Advertisers Embrace Analytic Tactics

By Yaser Anwar, CSC of Equity Investment Ideas

With Internet ad spend spiraling upward, JupiterResearch finds advertisers changing tactics to keep a lid on spending for their "key word" advertising.


Jupiter research associate Sapna Satagopan told a July 18 audio conference for Jupiter clients that simply making high bids for the top three key words—which are parceled out in blind auctions—will be increasingly "irrational" given ad price escalations. The first page of results from any consumer-directed Web search contains three slots for key word ads that are most coveted.


She notes that Jupiter's U.S. Paid Search Forecast, 2005 to 2010 estimates the average cost per click (CPC) for each consumer response to such key word ads will spike 14% from 2005 to 2007.



To keep ad spend efficient, a Jupiter survey U.S. Search Engine Marketing Executive Survey, 2006 found that five advanced tactics are now the first choice to direct key word ad spend for about three quarters of "sophisticated" advertisers. The most popular of the five is making future buys based on past buys with the highest return on investment (ROI), irrespective of changes in consumer traffic.

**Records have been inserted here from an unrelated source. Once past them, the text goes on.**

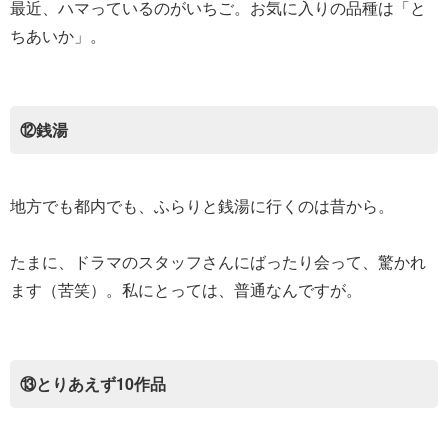
最近、ハマっているのがいちご。お気に入りの品種は「と
ちあいか」。
⑫銭湯
地方でも都内でも、ふらりと銭湯に行くのは昔から。
たまに、ドラマのスタッフさんにばったり会って、驚かれ
ます（苦笑）。私にとっては、普通なんですが。
⑬とりあえず10作品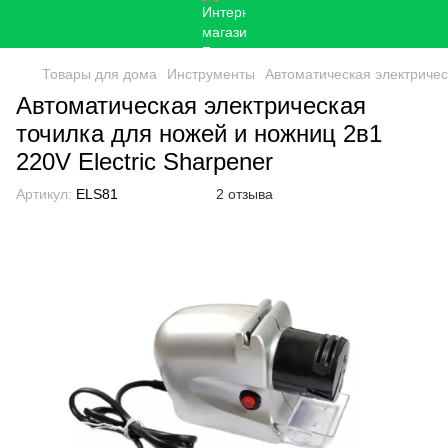
Товары для дома
Инструменты
Автоматическая электрическ
Автоматическая электрическая
точилка для ножей и ножниц 2в1
220V Electric Sharpener
Артикул:
ELS81
2 отзыва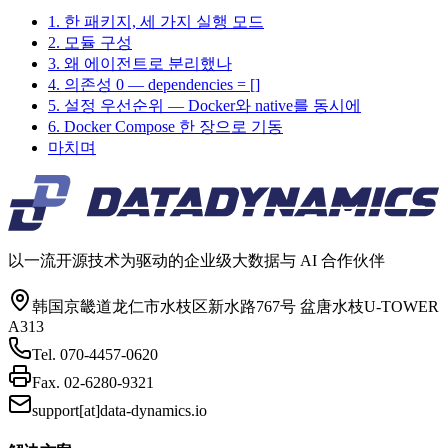
1. 한 패키지, 세 가지 실행 모드
2. 모듈 구성
3. 왜 에이전트로 분리했나
4. 의존성 0 — dependencies = []
5. 설정 우선순위 — Docker와 native를 동시에
6. Docker Compose 한 장으로 기동
마치며
以一流开源技术为驱动的企业级大数据与 AI 合作伙伴
韩国京畿道龙仁市水枝区新水路767号 盆唐水枝U-TOWER
A313
Tel.
070-4457-0620
Fax.
02-6280-9321
support[at]data-dynamics.io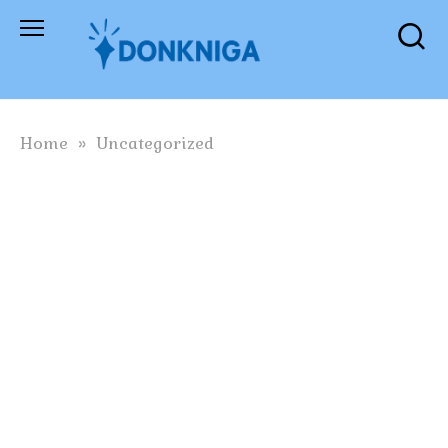
Skip
to
content
Home
»
Uncategorized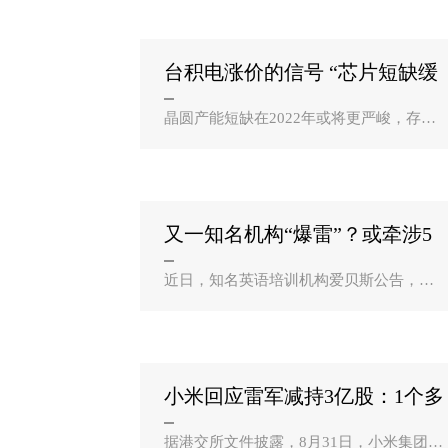
一建设芯片工厂，而泰勒市政府表示，如
果能被选中，则该市计划向..
台积电涨价的信号 “芯片短缺缓
解”的拐点？
晶圆产能短缺在2022年或将更严峻，存储
器热度波动中延续。 多年未曾涨价的台积
电计划涨价的消息让业界哗然，显示出这
场全球范围内的缺芯或许在短期内仍难以
得到缓解。而第三季..
又一知名机构“爆雷”？或牵涉5
万学员2亿学费？
近日，知名英语培训机构爱贝斯公告，公
司实控人、总裁谢龙自8月27日带着行李箱
失联，至今未找到。目前公司因家长退费
及拖欠员工薪资问题被推上风口浪尖。培
训机构实控人不见了▲..
小米回应雷军减持3亿股：1个多
月前已公告 是？
据港交所文件披露，8月31日，小米集团创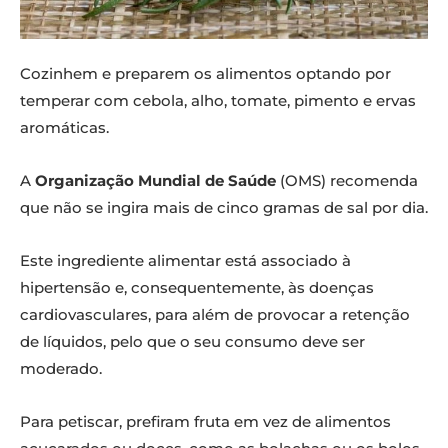
Cozinhem e preparem os alimentos optando por
temperar com cebola, alho, tomate, pimento e ervas
aromáticas.
A
Organização Mundial de Saúde
(OMS) recomenda
que não se ingira mais de cinco gramas de sal por dia.
Este ingrediente alimentar está associado à
hipertensão e, consequentemente, às doenças
cardiovasculares, para além de provocar a retenção
de líquidos, pelo que o seu consumo deve ser
moderado.
Para petiscar, prefiram fruta em vez de alimentos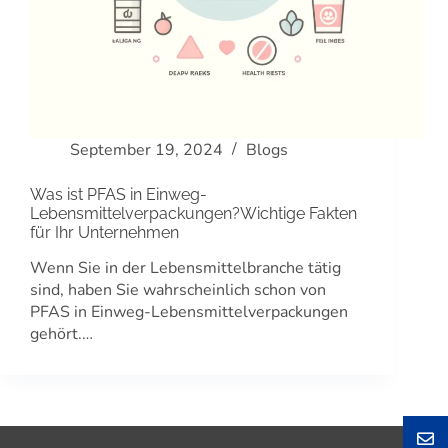
September 19, 2024
Blogs
Was ist PFAS in Einweg-
Lebensmittelverpackungen?Wichtige Fakten
für Ihr Unternehmen
Wenn Sie in der Lebensmittelbranche tätig
sind, haben Sie wahrscheinlich schon von
PFAS in Einweg-Lebensmittelverpackungen
gehört.…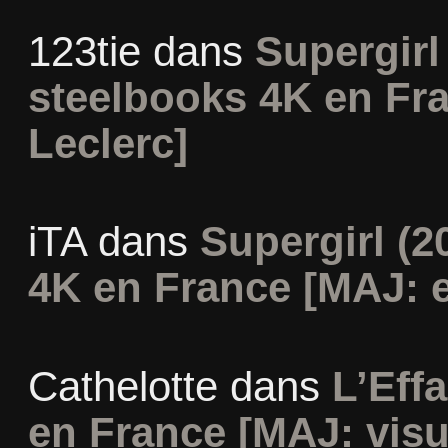
123tie
dans
Supergirl 
steelbooks 4K en Fr
Leclerc]
iTA
dans
Supergirl (2
4K en France [MAJ: e
Cathelotte
dans
L’Eff
en France [MAJ: visu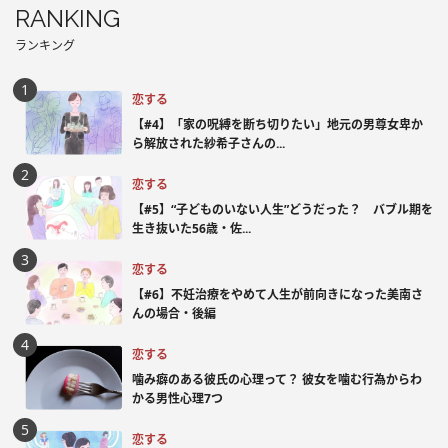
RANKING
ランキング
恋する
【#4】「家の呪縛を断ち切りたい」地元の男尊女卑か
ら解放された紗希子さんの...
恋する
【#5】“子どものいない人生”どうだった？ バブル期を
生き抜いた56歳・佐...
恋する
【#6】不妊治療をやめて人生が前向きになった美南さ
んの場合・後編
恋する
噛み癖のある彼氏の心理って？ 彼女を噛む行為からわ
かる男性心理7つ
恋する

Sophisticated advertisers accounted for one-quarter of advertisers in the Jupiter search marketing survey; they spent the most on ads and tended to use complex media tools.
Besides ROI at 28%, the other top criteria cited by surveyed advertisers in buying key word ads included:

• 20% spread their ad spending over increasingly more search engines to achieve consumer
traffic goals;

• 12% place based on search marketing revenue;

• 9% cite analysis of cost of goods sold per spot;

• 4% rely on bidding tools such as Google's bidding interface, third party vendor tools such as
Atlas Search as well as agency-provided tools.

"These are smarter ways to bid," says Satagopan. As the accompanying table indicates, only 10% of these sophisticated advertisers are primarily relying on internally-generated estimates. And just 7% of sophisticated advertisers in 2006 are bidding high simply to concentrate ad spend on just the top top-positions for key word ads—an elementary tactic. "This is good news as 'irrational' bidding is down for sophisticated marketers," notes Satagopan.


She noted that advertisers juggle several considerations when buying key words such as "digital camera" or "automobile." Advertiser ads accompany search results in Google, Yahoo!/Overture, Ask.com and other search engines.


Jupiter estimates the average click will cost an advertiser 47 cents in 2005, from blending the figure for expensive products such as houses at perhaps $20 per click down to low-cost key key words for mundane consumer items such as soda pop at 5 cents.


With Yahoo's search engine project being delayed, this gives Google the upperhand (not like it didn't have that already) to further boost its market share. Google has also improved its Adwords interface & customer service is alot better than before. Once the Fed stops raising rates (Historically, The Fed has to cut rates every 9-12 months after they stopped raising rates) i believe the market will pay a higher multiple for Google.